Second, this approach is especially troubling for statutory schemes that establish regulatory protections for people and the environment. Such statutes typically do not tell agencies where to draw lines when data are lacking, yet it seems clear that Congress trusted the agencies’ full expertise in doing so.82See, e.g., Whitman v. Am. Trucking Ass’ns, 531 U.S. 457, 473–74 (2001) (upholding, against nondelegation challenge, statutory instructions to set NAAQS “at a level that is requisite to protect public health”); Am. Coke & Coal Chems. Inst. v. EPA, 452 F.3d 930, 932 (D.C. Cir. 2006) (upholding EPA use of protective assumptions in setting nationwide limitations on water pollutant discharges from the coke-making industry). Especially in the realm of environmental law, a host of cases have recognized that when agencies rely on estimating techniques and make assumptions protective of human health and the environment, they are properly exercising a mix of policy and technical expertise for which deference is appropriate.83See, e.g., Ethyl Corp. v. EPA, 541 F.2d 1, 6–7 (D.C. Cir. 1976) (en banc) (upholding EPA precautionary standards to phase out lead in gasoline). In fact, the kind of robust expertise brought to bear on such decisions is precisely the sort that is properly engaged in hard-look review and legitimately deferred to by reviewing courts. So in Maine Lobstermen’s Ass’n, Baltimore Gas would have been too much deference (despite the Service’s advocacy), but the court was wildly off-track when it leapt to the Loper Bright dissent.

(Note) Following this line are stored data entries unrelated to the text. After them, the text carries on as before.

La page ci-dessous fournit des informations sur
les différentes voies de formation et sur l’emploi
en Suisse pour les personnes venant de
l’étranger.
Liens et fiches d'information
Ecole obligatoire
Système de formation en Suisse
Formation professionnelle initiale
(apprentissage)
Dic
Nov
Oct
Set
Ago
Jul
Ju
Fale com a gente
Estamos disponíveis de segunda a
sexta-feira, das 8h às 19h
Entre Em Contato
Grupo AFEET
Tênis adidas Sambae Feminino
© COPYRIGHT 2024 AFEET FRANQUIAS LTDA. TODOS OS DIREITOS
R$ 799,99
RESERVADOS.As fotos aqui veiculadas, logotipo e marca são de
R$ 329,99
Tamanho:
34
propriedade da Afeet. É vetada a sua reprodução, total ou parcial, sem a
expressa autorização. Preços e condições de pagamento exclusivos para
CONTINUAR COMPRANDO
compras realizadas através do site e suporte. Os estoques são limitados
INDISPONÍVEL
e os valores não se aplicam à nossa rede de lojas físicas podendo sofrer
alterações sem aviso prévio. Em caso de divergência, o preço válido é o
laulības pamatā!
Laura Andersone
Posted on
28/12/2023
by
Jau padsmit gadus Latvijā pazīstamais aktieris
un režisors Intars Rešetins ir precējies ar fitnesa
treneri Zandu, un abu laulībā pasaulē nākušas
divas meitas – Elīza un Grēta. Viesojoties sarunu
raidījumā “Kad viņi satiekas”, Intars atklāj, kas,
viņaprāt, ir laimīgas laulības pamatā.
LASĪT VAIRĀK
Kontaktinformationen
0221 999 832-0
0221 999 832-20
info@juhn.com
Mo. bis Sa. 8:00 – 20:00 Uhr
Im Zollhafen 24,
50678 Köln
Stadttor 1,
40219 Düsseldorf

Indeed, to categorize such statutory frameworks as involving statutory silence, raising a presumption that the agency lacks authority, would decimate the role of expertise that Congress legitimately anticipated in setting forth agency responsibilities. This result seems to far exceed the bounds of the judiciary’s role, and it should raise an alarm for followers of scientific and technical fields of law.

Conclusion

Despite this cautionary tale, this Article ends where it began. Whether or not Chevron survives Loper Bright’s scrutiny, it seems likely that deference will still matter and expertise—one of the fundamental justifications for deference in Chevron—will still factor into judicial review. There is an opportunity here, perhaps for development in the lower courts, to conceive of expertise richly and to deeply engage with it. This approach remains deferential but advances legitimacy for both the administrative state and reviewing courts by respecting comparative institutional competence while reinforcing accountability and maintaining fidelity to statute.